Best and worst case storylines for Nevada Basketball 2018-19
The high and low potential for Wolf Pack hoops
Can Nevada improve on the Defensive end of the court?
Just to prove that I am not the creative type I am going to steal an idea from ESPN, well not really steal, may be appropriate and expand upon their idea. This article by Myron Metcalf breaks down best and worst cases for the preseason top 25. Before breaking down what he got right and what he got wrong with his synopsis of Nevada I want to emphasize that I think it’s a great article. For the casual fan, it is great with a short synopsis of the top 25. In this year of high expectations and national hype, Nevada fans are not casual; they are intense as evidenced by having to cut off season ticket sales to ensure there would be single game tickets available.
Coach Eric Musselman has put all his chips in the middle of the table on this year’s team, or so it may seem. Musselman has assembled a squad that seems to have everything one would want in a team; skill, experience, and size, and then surrounded them with what may be the largest basketball staff in D1. He has even scheduled a Pro Day where his players can display their skills in front of NBA front office personnel showing his commitment to helping players make it to the next level.
Metcalf opines that the best case scenario for Nevada is a Final Four appearance. If we are talking about realistic expectations for Nevada a Final Four appearance seems appropriate given that most preseason polls have Nevada in or near the top 8 in the country.
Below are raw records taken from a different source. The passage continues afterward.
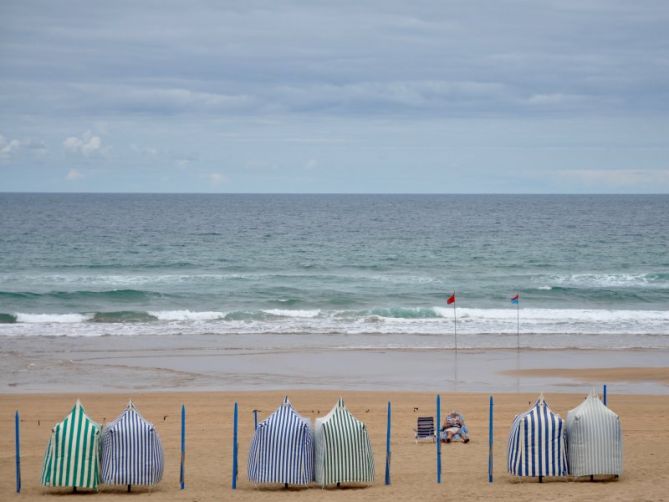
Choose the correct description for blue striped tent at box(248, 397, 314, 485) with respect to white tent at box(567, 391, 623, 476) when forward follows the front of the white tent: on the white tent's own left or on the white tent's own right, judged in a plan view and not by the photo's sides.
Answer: on the white tent's own left

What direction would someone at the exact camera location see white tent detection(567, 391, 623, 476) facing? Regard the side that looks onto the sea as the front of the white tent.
facing away from the viewer

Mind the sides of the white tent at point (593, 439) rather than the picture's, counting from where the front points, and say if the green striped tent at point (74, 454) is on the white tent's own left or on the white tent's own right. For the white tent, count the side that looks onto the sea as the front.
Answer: on the white tent's own left

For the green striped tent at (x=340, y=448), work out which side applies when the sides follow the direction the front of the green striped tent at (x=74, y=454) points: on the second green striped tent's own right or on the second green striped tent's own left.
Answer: on the second green striped tent's own right

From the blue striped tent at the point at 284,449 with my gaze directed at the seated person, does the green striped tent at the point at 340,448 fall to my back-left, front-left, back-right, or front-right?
front-right

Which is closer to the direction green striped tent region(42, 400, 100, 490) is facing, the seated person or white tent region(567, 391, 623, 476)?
the seated person

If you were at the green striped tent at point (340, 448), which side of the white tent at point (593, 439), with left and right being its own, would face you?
left

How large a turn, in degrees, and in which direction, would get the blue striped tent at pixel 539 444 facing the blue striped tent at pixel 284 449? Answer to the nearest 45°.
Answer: approximately 90° to its left

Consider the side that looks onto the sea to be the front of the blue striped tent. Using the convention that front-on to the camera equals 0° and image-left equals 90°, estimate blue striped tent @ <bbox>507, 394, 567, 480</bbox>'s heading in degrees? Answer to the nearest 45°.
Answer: approximately 180°

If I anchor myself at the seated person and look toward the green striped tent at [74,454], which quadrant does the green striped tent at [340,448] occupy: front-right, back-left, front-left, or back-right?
front-left

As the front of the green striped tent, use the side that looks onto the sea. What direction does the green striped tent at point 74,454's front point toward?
away from the camera

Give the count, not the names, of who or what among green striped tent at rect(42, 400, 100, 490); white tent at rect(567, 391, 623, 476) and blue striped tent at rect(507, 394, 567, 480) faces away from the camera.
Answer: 3

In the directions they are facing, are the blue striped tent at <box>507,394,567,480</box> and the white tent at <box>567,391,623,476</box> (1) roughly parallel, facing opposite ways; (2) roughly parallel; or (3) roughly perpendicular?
roughly parallel

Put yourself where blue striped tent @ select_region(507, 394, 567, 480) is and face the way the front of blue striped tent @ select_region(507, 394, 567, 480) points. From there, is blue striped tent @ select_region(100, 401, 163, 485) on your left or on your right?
on your left

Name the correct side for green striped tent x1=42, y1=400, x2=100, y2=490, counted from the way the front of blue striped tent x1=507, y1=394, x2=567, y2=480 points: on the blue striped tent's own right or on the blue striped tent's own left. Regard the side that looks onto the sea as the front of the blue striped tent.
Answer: on the blue striped tent's own left
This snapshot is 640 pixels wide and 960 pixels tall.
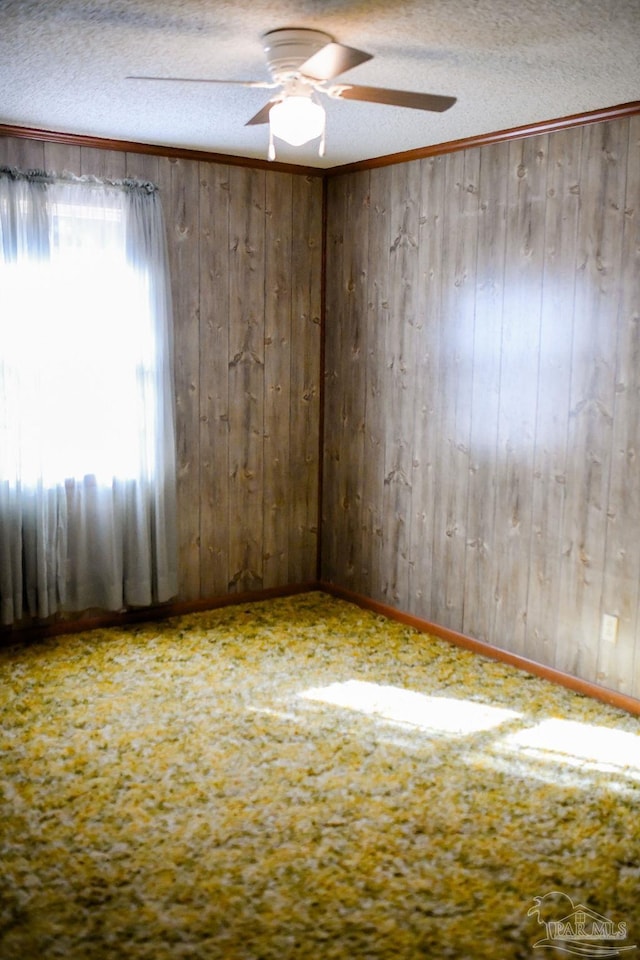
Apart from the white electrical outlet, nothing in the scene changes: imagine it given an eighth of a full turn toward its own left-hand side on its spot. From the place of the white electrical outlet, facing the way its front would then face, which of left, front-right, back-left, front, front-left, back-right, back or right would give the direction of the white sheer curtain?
right

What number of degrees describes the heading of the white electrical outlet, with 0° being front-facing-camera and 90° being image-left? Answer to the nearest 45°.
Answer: approximately 45°
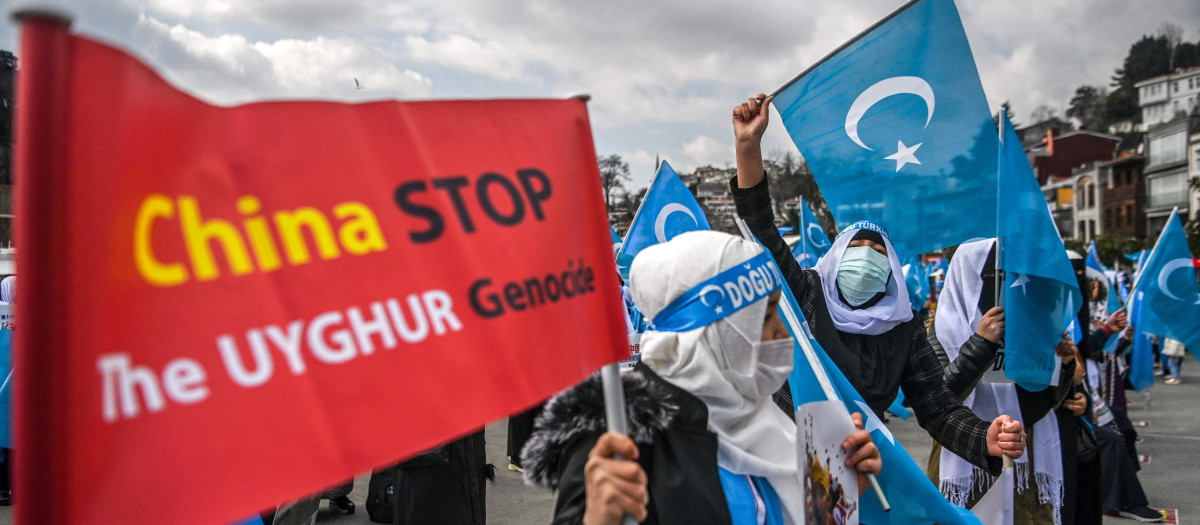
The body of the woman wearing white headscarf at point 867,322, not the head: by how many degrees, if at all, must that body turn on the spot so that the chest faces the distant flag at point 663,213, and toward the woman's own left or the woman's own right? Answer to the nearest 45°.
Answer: approximately 135° to the woman's own right

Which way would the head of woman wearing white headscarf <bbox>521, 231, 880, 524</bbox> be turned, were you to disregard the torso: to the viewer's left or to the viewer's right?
to the viewer's right

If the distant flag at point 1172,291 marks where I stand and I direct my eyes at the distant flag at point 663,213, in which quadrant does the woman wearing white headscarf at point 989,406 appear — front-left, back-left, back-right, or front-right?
front-left

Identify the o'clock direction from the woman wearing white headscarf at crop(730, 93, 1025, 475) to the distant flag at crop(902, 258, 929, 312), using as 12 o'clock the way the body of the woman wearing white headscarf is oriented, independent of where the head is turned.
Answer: The distant flag is roughly at 6 o'clock from the woman wearing white headscarf.

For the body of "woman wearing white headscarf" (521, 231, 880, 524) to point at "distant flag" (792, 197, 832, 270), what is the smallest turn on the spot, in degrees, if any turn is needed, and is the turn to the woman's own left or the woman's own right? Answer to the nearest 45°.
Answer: approximately 135° to the woman's own left

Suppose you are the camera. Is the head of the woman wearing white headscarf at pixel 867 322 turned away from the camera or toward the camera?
toward the camera

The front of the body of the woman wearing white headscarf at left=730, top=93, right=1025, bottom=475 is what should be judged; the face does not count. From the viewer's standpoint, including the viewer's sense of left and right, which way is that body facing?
facing the viewer

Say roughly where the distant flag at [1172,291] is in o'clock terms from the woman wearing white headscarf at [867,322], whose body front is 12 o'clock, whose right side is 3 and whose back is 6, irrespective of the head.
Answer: The distant flag is roughly at 7 o'clock from the woman wearing white headscarf.

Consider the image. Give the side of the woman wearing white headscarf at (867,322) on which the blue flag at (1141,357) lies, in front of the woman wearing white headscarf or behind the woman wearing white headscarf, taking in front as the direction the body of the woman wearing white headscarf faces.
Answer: behind

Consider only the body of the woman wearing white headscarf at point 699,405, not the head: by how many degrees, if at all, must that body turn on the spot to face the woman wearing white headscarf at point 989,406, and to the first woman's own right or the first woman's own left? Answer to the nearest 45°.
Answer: approximately 90° to the first woman's own left

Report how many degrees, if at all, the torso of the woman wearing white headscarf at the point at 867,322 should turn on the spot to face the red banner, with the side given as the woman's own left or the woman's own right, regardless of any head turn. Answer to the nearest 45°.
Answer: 0° — they already face it

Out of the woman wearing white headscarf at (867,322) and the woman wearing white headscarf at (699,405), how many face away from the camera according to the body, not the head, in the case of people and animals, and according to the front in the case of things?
0

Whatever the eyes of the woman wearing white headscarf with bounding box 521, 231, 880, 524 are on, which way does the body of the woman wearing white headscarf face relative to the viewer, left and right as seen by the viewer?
facing the viewer and to the right of the viewer
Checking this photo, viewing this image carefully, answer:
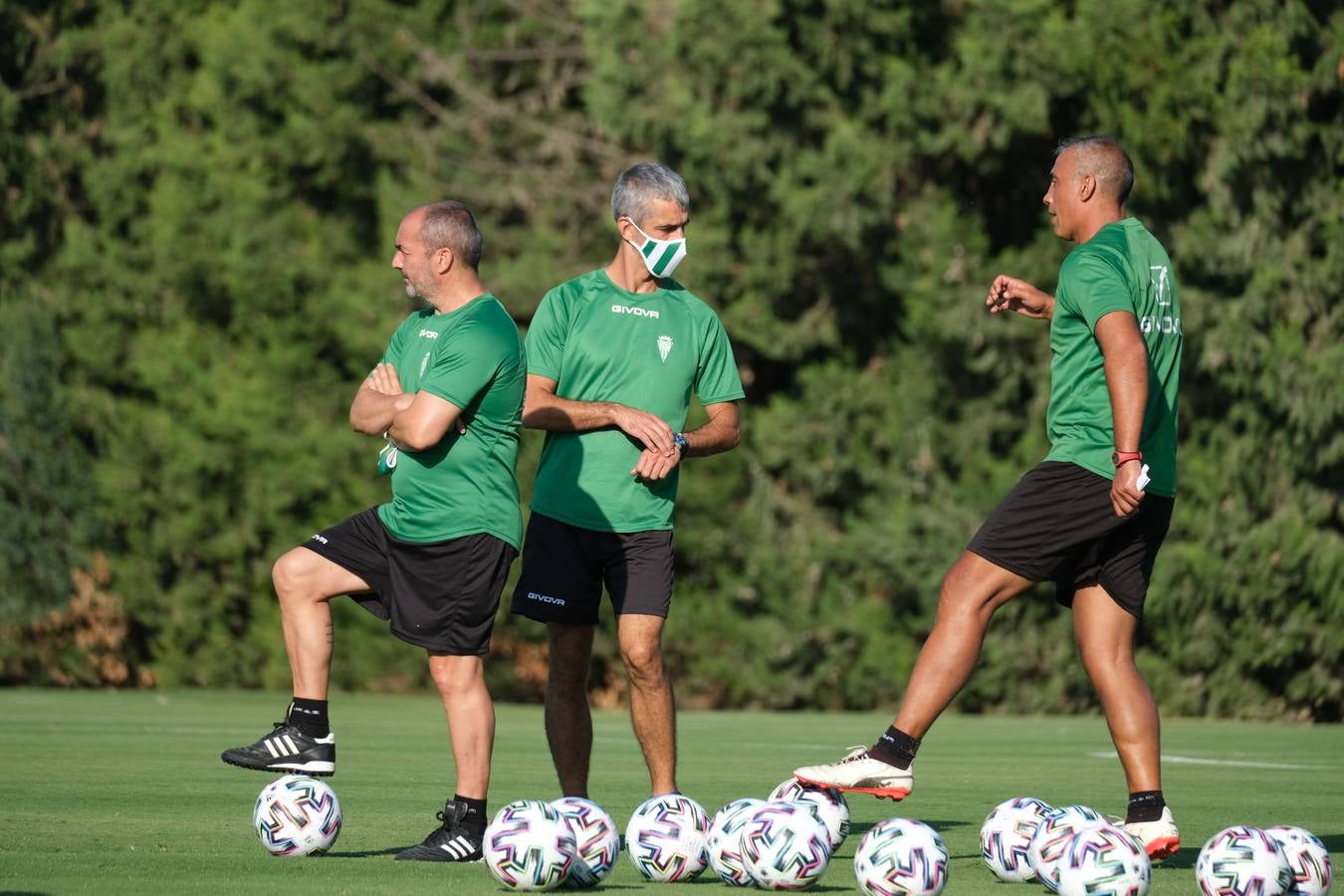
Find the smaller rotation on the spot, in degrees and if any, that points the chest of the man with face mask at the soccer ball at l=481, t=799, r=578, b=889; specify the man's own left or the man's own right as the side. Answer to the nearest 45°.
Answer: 0° — they already face it

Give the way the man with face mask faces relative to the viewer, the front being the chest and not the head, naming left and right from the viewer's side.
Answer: facing the viewer

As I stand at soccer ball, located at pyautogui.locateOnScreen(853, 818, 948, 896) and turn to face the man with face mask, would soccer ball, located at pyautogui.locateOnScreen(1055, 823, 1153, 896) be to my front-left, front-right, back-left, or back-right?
back-right

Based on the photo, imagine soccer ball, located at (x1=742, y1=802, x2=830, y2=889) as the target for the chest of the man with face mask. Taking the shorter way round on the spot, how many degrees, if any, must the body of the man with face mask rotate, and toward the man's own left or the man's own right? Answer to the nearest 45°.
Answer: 0° — they already face it

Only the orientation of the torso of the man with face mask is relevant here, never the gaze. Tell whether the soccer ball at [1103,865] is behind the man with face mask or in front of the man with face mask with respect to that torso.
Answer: in front

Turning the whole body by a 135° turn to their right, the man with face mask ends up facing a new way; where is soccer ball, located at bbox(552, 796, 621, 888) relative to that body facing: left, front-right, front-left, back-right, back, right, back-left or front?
back-left

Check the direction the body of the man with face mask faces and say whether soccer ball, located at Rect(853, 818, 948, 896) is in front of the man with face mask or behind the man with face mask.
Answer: in front

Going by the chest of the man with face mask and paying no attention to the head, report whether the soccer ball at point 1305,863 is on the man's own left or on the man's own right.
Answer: on the man's own left

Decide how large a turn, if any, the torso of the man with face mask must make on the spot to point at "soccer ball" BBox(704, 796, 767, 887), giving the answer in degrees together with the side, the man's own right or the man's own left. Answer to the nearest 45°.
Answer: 0° — they already face it

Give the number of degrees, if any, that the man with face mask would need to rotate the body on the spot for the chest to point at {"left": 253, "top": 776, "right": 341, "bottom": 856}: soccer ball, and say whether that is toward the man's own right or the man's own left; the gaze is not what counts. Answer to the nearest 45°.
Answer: approximately 45° to the man's own right

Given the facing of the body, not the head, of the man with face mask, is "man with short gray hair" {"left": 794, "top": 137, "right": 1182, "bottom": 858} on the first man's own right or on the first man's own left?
on the first man's own left

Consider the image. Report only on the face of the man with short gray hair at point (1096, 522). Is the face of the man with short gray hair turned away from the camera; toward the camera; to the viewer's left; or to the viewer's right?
to the viewer's left
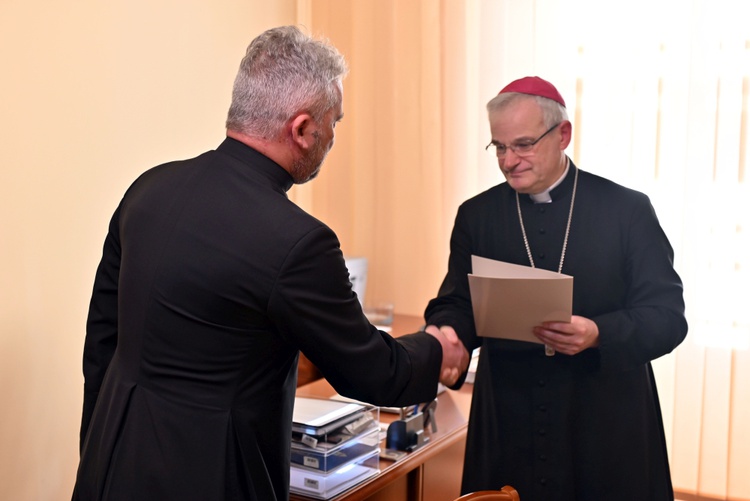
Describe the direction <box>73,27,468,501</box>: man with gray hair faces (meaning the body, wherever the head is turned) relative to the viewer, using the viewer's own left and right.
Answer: facing away from the viewer and to the right of the viewer

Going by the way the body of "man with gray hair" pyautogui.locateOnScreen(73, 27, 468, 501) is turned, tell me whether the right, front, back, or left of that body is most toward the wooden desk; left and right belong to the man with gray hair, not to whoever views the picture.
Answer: front

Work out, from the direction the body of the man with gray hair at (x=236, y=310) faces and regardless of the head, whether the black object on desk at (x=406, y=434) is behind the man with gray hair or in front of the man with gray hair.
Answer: in front

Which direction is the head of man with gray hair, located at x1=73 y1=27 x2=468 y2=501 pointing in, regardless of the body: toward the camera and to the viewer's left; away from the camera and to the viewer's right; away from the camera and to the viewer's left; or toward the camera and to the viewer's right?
away from the camera and to the viewer's right
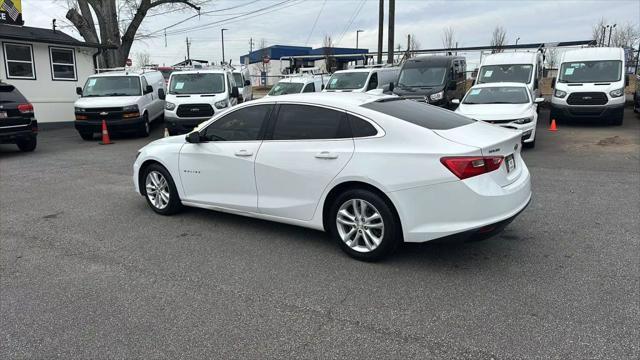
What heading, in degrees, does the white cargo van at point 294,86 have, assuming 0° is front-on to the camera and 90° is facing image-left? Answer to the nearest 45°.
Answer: approximately 45°

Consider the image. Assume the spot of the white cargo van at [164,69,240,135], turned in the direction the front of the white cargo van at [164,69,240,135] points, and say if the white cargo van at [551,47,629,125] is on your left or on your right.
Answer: on your left

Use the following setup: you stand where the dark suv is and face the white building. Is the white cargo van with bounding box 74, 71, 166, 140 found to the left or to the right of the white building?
right

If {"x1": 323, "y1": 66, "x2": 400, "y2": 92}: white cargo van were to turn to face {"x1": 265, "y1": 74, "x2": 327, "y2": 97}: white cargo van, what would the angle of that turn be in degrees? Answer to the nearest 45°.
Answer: approximately 45° to its right

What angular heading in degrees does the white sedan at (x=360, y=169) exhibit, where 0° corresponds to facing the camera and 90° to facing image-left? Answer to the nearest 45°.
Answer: approximately 135°

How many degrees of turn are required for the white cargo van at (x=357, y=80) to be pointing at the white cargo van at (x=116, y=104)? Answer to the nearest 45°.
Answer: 0° — it already faces it

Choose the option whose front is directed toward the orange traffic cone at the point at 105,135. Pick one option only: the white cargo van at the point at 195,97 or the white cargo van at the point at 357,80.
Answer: the white cargo van at the point at 357,80

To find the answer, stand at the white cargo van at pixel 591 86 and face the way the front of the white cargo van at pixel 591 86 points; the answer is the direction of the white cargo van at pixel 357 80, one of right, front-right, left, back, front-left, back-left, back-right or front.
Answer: right

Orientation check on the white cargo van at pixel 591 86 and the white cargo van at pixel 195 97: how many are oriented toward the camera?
2

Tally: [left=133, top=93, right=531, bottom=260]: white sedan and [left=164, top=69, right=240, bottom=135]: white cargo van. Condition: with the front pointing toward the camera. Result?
1

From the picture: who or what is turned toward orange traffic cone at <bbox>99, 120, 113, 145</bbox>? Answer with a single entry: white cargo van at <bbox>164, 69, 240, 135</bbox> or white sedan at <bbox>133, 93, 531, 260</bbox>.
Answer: the white sedan

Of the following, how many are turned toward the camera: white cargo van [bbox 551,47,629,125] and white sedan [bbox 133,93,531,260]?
1

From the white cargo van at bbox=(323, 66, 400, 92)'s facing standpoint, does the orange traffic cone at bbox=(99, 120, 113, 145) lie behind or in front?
in front

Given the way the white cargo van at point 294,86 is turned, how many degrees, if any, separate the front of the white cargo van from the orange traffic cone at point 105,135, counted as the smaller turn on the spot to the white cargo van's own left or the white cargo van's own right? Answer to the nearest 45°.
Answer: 0° — it already faces it

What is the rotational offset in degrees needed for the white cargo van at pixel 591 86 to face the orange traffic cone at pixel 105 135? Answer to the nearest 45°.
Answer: approximately 45° to its right
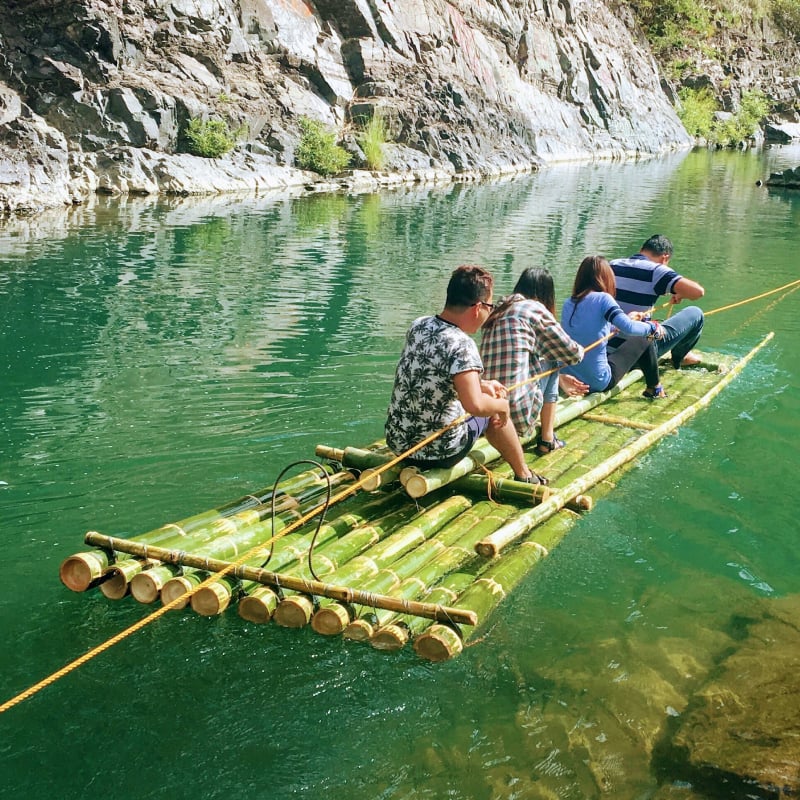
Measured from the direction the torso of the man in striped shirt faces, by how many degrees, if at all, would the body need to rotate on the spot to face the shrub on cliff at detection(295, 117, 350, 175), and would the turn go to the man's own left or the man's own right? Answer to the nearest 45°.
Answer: approximately 90° to the man's own left

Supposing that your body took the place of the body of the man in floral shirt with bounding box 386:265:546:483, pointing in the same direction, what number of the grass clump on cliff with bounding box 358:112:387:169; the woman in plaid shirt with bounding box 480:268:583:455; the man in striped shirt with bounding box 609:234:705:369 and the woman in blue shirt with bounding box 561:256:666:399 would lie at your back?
0

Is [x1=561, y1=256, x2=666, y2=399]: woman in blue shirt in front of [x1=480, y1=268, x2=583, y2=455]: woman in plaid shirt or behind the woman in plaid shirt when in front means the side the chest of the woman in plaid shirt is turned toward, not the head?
in front

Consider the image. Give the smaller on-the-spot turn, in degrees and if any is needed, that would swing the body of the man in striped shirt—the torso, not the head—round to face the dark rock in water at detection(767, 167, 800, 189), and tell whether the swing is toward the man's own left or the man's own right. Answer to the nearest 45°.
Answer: approximately 45° to the man's own left

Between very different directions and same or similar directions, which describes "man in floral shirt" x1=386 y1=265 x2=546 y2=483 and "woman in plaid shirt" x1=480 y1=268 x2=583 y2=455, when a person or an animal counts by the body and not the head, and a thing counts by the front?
same or similar directions

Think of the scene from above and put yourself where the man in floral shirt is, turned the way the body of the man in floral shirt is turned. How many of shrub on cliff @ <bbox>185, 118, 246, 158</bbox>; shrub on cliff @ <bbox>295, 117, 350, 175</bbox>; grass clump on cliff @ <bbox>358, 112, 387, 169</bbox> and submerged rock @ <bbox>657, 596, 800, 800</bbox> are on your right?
1

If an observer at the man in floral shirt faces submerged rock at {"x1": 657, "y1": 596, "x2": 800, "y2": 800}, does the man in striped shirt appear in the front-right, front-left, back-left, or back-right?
back-left

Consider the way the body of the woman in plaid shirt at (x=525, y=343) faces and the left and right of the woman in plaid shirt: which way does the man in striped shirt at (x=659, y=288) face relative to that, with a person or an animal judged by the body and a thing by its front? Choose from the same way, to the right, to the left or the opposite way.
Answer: the same way

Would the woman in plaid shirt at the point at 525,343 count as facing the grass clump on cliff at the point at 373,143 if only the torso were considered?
no

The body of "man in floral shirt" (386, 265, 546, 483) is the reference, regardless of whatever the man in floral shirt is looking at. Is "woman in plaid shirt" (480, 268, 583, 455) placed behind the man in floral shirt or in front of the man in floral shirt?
in front

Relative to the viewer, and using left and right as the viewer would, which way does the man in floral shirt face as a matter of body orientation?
facing away from the viewer and to the right of the viewer

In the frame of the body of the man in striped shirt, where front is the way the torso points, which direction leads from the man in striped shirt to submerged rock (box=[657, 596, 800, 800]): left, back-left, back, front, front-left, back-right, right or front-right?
back-right

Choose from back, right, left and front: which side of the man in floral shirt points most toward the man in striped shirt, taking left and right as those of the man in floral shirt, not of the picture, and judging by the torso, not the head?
front

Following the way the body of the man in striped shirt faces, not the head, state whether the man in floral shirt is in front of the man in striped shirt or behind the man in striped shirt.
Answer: behind

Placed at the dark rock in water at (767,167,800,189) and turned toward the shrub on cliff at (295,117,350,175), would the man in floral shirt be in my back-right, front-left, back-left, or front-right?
front-left

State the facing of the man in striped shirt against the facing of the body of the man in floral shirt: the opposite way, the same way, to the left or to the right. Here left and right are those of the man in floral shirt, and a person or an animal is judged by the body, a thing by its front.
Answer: the same way

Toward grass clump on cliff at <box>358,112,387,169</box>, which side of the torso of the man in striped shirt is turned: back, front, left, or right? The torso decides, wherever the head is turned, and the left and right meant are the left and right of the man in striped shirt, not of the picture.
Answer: left

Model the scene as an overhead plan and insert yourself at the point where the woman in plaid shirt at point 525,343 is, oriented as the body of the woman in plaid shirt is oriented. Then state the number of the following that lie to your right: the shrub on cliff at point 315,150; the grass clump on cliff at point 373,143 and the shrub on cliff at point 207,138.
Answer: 0

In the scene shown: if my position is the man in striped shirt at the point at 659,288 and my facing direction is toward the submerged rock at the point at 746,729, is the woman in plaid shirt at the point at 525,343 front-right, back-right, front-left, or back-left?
front-right

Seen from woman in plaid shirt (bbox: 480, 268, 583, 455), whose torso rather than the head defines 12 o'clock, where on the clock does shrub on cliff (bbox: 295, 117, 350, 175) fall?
The shrub on cliff is roughly at 10 o'clock from the woman in plaid shirt.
But the article is not about realistic expectations but based on realistic expectation what is the ceiling for each team as well as the cellar.
For Nevada fans, the ceiling would be Musselman leading the team off the plane at Reno-Tahoe International Airport on April 9th sans shirt with “National Champs” penned across his chest courtesy of his lovely wife Danyelle.
With the likely starting line-up of Caleb and Cody Martin, Jordan Caroline, Jordan Brown and Trey Porter Nevada will be able to match-up much better against bigger teams this year. There are few things more frustrating than watching another team get 2 or 3 shots at the basket because they are dominating the offensive glass. Nevada fans suffered through quite a bit of that frustration last year.
If that happens this season expects to see Musselman go to his bench quickly and often. Last year he showed little patience with Darien Williams and Elijah Foster when they failed to rebound well, replacing them with quicker players. While Porter and Brown are much more skilled offensively than Williams and Foster make no mistake about it, they will need to rebound and play strong defensively if they want minutes on a Musselman coached team.
This brings us to just what this season will look like if it’s a failure. Metcalf fairly points out that Nevada just was not a great team defensively last year. The knee-jerk reaction is to point to Brown and Porter and declare that it was a complete absence of rim protection last year at fault and that the problem is fixed. While this has the makings of a very good defensive team the jury is still out on Mussleman’s ability to field a top-notch defensive squad.
In three years at Nevada, the best a Musselman team has ranked nationally in adjusted defensive efficiency by Bart Torvik on his basketball analytics site barttorvik.com is 69th and that was his first year at Nevada. The last 2 years they have been ranked 95th and 105th and I should point out that 2 seasons ago Nevada had an excellent rim protector in Cam Oliver.
The NCAA tournament is fraught with pitfalls, heck even a 16 seed can dominate a 1 seed, just ask Virginia. Nevada could end up as a 2 seed and lose its first-round game, it is what makes the tournament so fun, its do or die, survive and advance. Anything short of a return to the sweet 16 should be considered a failure, a season of lost opportunity.
Prior to last season, Musselman was already talking about season four as being the season when everything comes together, a deeper bench with fewer scholarships sitting out their transfer year and building off prior success. Metcalf is correct if Nevada cannot significantly improve defensively the chances of making the Final Four are slim.